Too much product. This chart shows how unsold units of new housing has outpaced demand. Excessive supply combined with inflated costs has made buyers more cautious.
The elephant in the room, of course, is inventory. Most builders have curtailed their spec building. But more than 500,000 unsold new homes still crowd the market — about six months of supply. Add in the glut of existing homes for sale — 2.87 million, the highest level in ten years — and you can see why some builders offer cars and vacations to new-home buyers.
The public builders have made no secret of their struggles.
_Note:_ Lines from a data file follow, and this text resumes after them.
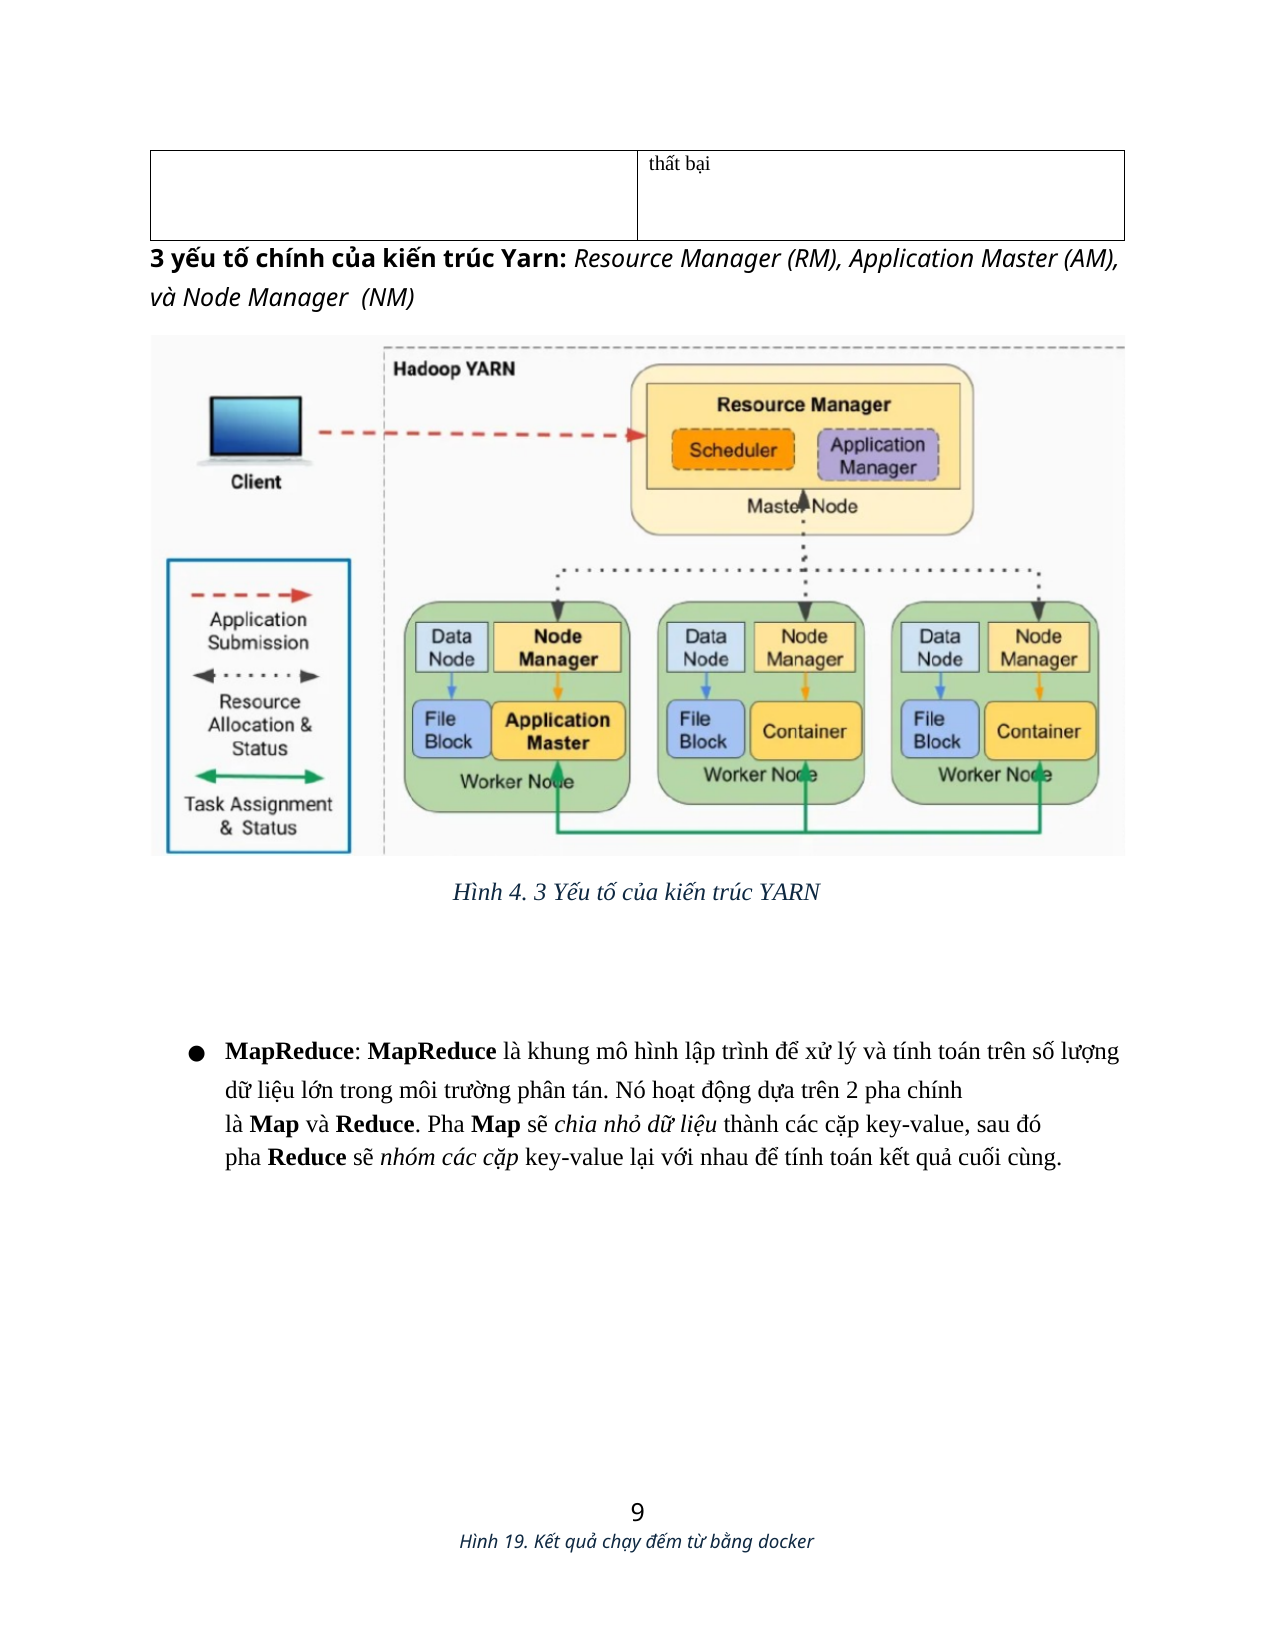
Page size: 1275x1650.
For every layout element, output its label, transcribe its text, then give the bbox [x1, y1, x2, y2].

picture [150, 335, 1125, 856]
list MapReduce: MapReduce là khung mô hình lập trình để xử lý và tính toán trên số lượng dữ liệu lớn trong môi trường phân tán. Nó hoạt động dựa trên 2 pha chính là Map và Reduce. Pha Map sẽ chia nhỏ dữ liệu thành các cặp key-value, sau đó pha Reduce sẽ nhóm các cặp key-value lại với nhau để tính toán kết quả cuối cùng. [187, 1029, 1125, 1170]
text Hình 4. 3 Yếu tố của kiến trúc YARN [150, 877, 1125, 906]
text 3 yếu tố chính của kiến trúc Yarn: Resource Manager (RM), Application Master (AM), và Node Manager (NM) [150, 241, 1125, 314]
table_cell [638, 151, 1124, 239]
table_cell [151, 151, 637, 239]
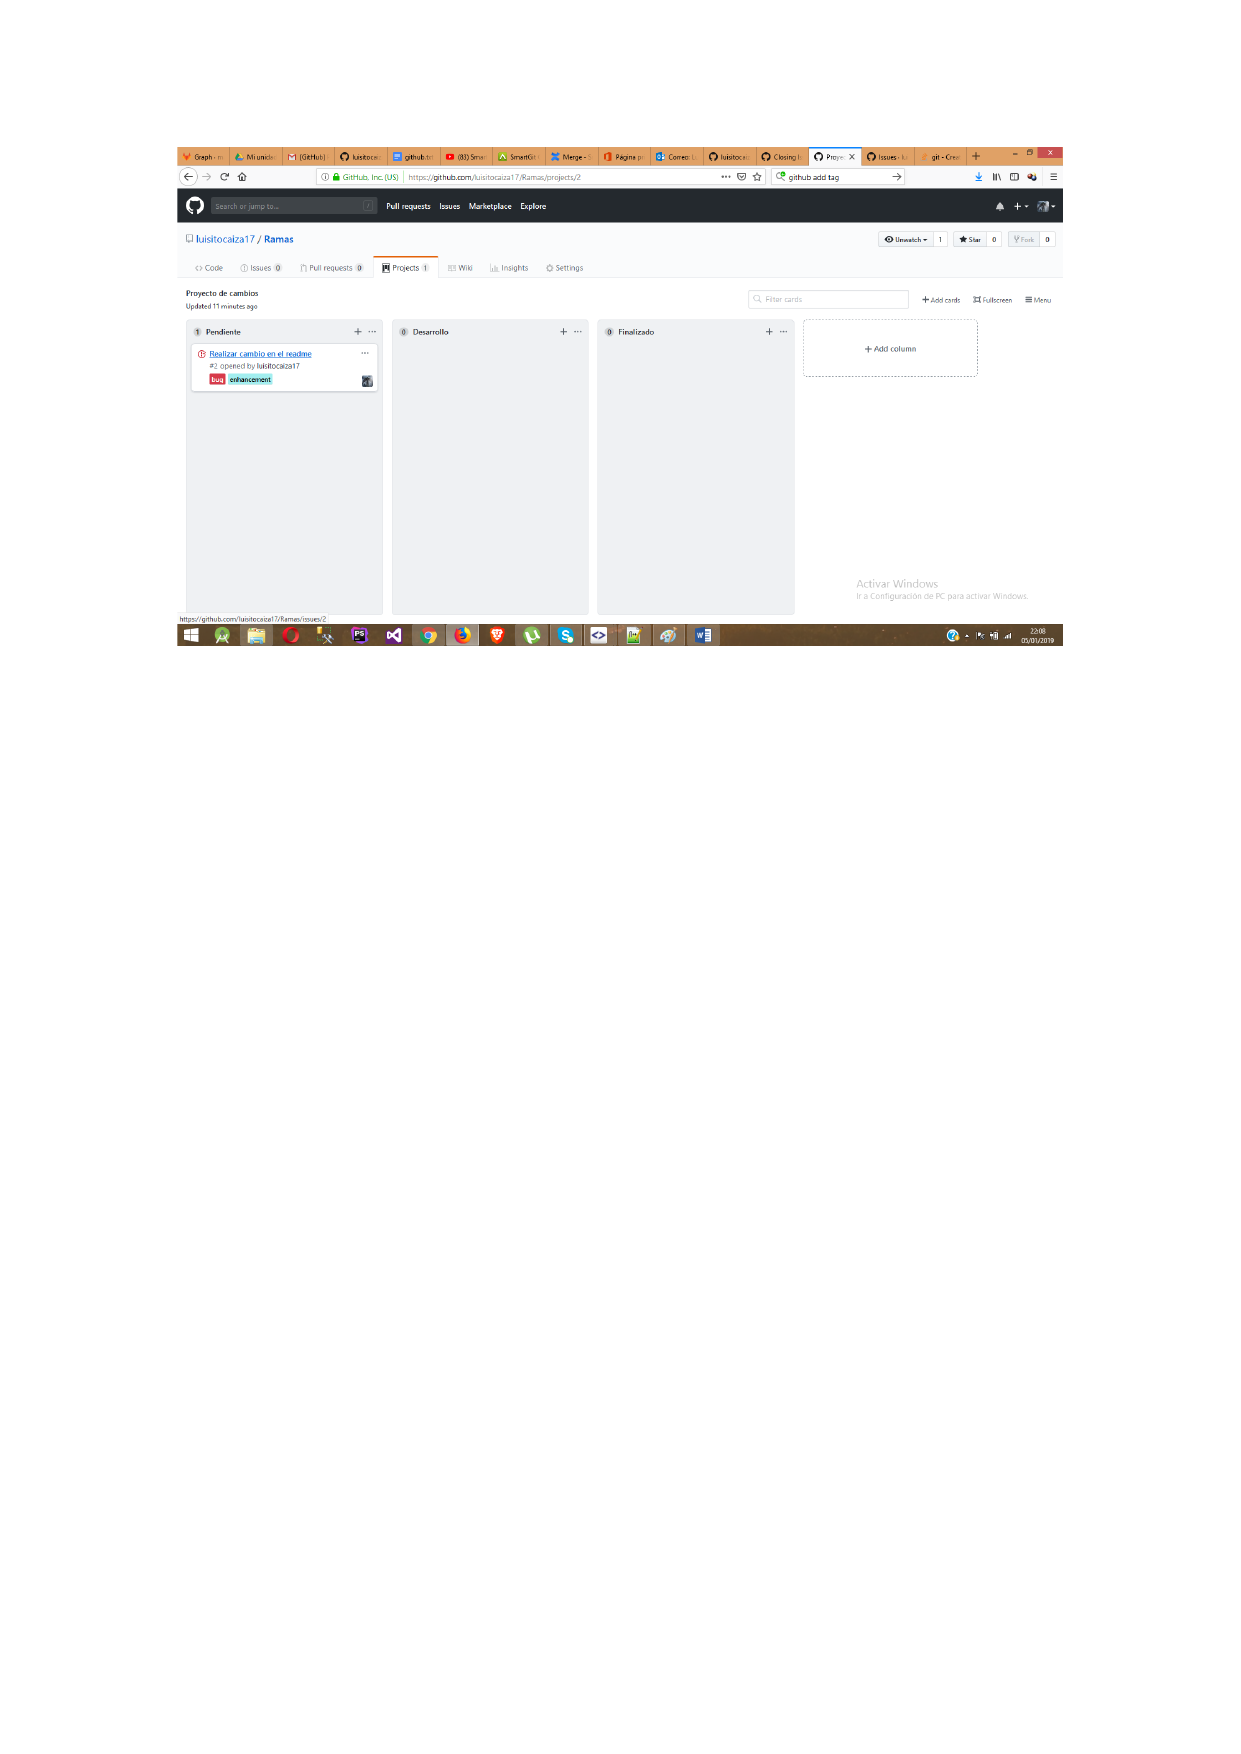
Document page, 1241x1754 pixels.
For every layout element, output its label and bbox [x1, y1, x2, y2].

In early December, Toll Brothers got a flurry of media attention when Bob Toll's fourth quarter report showed that home building revenues, backlog and contracts had all declined from the previous year by 10 percent, 25 percent and 55 percent, respectively.
As inventories have gone up, builders have cut prices. According to MarketWatch, in September, they made those cuts at the fastest rate in 36 years, with a resulting increase of 5.3 percent in sales that month. Median new home prices for 2006 averaged about 9.7 percent less than 2005. Nonetheless, sales nationally were still down by about 16 percent compared to 2005. Existing home prices also declined at a record 2.5 percent in one year.
Home price inflation of recent years does have an up side. Builders have some room to tighten their belts on price. In 2005, new home prices shot up 13.4 percent. In 2006, they rose another 2.8 percent. Fewer price reductions will likely be needed to move excess product. Things could be worse.
The bottom line: consumers are still buying at a record rate, but until builders reduce inventory to sustainable levels, the elephant may continue to hang around.
Inventory alone, of course, does not steer the housing market. Another big indicator is consumer confidence, measured by perceptions of personal finances, employment security and buying conditions, among other things. And those numbers are looking up. In Florida, for example, the University of Florida’s November survey charted confidence among Floridians at 93, the highest reading since January 2006. And the Univversity of Michigan’s national survey of consumers finds them “cautiously upbeat” at the start of 2007 despite the housing slump.
It’s not clear, however, whether overall confidence applies to home buying in a down market. James Chung, president of Reach Advisors in Belmont, Mass., just completed a survey showing a notable slip in consumer confidence about housing. In July 2005, he found that 27 percent of those surveyed said their plans to move were being affected by market conditions. His most recent survey, taken between Oct. 6 and 13, 2006, found that 41 percent rethinking their home buying/relocation plans.